§ Explore the material:
#1 From the forum thread on eating hammerheads, extract the stretch from "Taste/smell like piss?" through "fouls the meat.", copying it word for word.
#2 For each statement below, say yes or no to whether it agrees with the forum thread on eating hammerheads, and quote the thread's deciding words. (a) The poster purple haze thinks tigers as well as hammerheads are now restricted. (b) The poster noodlez94 has already tried eating hammerhead. (c) ChileRelleno calls Sharpnose awesome.

§ Passage shown:

# Anyone ever eat hammerheads?



## johnf (Jan 20, 2012)

I was looking at the Alabama salt water fishing regs and it said hammers can be kept. Anyone ever eat it?


----------



## purple haze (Sep 2, 2013)

I may be wrong but I think hammerheads along with tigers are now on the restricted list to catch and posses .


----------



## weedline (Aug 20, 2011)

why would u want to im sure they taste like piss


----------



## noodlez94 (Mar 27, 2013)

Not to sure on Alabama regs but I know the FWC regs do state no hammers along with a few others so I have not tried hammer only blacktip so far


----------



## GROUPERKING (Sep 28, 2011)

purple haze said:


> I may be wrong but I think hammerheads along with tigers are now on the restricted list to catch and posses .


In Alabama you are allowed to keep one hammerhead with a 78" min. fork length.


----------



## ChileRelleno (Jul 7, 2012)

weedline said:


> why would u want to im sure they taste like piss


Ignorance can cost someone a good meal.

Taste/smell like piss? Only if you don't process them quickly & properly.
Sharks must be bled, gutted, skinned and put on ice... Immediately.
Or the urea in their blood is converted back to ammonia and fouls the meat.

Take care of a shark promptly, and many species are prime eating.
Mako & Thresher is on par with any billfish an command similar market prices, Sharpnose is awesome, and a nice Blacktip is simply delicious.


----------



## lowprofile (Jan 6, 2013)

Urea is full of ammonia, it doesn't turn into it... You have to flush them before it expels through their skin. Hammers don't have very big urea tubes and don't take a lot of processing.


----------



## johnf (Jan 20, 2012)

Good to know.

How did you guys do today ChileRelleno?


----------



## ChileRelleno (Jul 7, 2012)

§ Record set:
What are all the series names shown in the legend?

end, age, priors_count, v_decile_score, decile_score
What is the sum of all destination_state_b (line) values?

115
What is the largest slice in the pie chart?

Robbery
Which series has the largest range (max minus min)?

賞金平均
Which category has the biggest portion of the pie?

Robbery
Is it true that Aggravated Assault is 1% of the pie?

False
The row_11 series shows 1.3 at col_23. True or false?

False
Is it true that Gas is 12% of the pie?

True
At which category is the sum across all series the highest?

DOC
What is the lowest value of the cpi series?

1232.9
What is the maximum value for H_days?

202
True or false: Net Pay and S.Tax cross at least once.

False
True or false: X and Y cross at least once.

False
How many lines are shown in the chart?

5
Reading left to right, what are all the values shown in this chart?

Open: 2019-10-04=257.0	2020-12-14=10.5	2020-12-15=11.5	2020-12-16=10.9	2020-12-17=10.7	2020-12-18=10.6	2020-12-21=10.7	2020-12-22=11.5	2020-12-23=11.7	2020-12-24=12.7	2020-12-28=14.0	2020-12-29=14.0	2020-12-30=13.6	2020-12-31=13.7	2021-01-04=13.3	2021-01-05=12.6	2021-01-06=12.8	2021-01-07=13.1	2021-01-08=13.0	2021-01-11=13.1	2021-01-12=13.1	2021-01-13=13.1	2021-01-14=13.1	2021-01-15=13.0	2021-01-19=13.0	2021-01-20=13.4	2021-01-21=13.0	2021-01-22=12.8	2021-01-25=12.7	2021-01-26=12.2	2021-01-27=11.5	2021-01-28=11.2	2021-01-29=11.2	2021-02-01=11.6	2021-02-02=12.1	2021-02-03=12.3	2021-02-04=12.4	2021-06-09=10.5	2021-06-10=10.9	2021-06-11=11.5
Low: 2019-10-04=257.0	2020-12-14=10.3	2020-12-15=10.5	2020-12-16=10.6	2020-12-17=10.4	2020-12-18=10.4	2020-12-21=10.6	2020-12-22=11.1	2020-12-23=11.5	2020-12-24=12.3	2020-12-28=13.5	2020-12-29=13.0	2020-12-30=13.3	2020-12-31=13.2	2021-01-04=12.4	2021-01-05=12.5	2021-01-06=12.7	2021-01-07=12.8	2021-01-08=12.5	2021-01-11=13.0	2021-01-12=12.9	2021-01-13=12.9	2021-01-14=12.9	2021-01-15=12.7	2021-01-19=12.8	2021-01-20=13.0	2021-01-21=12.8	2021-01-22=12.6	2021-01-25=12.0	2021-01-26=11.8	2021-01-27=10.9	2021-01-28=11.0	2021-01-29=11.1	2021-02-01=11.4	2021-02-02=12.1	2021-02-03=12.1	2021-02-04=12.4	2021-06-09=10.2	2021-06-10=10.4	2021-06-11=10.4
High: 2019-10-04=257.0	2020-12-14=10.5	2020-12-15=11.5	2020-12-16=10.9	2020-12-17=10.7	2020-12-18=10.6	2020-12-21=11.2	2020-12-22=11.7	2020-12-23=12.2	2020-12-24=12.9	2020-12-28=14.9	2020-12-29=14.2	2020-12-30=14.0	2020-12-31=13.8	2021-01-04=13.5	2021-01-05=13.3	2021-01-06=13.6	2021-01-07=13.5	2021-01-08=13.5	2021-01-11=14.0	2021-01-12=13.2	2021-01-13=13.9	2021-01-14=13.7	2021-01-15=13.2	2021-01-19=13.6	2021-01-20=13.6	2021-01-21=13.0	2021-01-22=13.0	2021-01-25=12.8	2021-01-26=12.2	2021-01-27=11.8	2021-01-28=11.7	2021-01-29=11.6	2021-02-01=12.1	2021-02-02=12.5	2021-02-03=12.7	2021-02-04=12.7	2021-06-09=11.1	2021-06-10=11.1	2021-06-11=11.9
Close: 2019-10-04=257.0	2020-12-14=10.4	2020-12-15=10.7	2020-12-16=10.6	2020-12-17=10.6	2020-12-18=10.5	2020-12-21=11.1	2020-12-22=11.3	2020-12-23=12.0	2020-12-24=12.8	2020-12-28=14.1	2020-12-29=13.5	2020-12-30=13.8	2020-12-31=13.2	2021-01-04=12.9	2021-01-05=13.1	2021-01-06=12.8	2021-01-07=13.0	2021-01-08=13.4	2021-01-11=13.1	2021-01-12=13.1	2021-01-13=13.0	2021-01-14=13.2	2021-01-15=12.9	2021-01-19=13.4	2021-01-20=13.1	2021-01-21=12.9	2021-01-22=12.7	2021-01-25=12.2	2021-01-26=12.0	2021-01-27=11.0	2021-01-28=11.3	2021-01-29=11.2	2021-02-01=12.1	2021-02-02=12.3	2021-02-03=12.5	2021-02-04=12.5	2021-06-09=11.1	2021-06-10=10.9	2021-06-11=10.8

§ Answer section:
#1
Taste/smell like piss? Only if you don't process them quickly & properly.
Sharks must be bled, gutted, skinned and put on ice... Immediately.
Or the urea in their blood is converted back to ammonia and fouls the meat.

#2
(a) Yes: "hammerheads along with tigers are now on the restricted list"
(b) No: "I have not tried hammer only blacktip so far"
(c) Yes: "Sharpnose is awesome"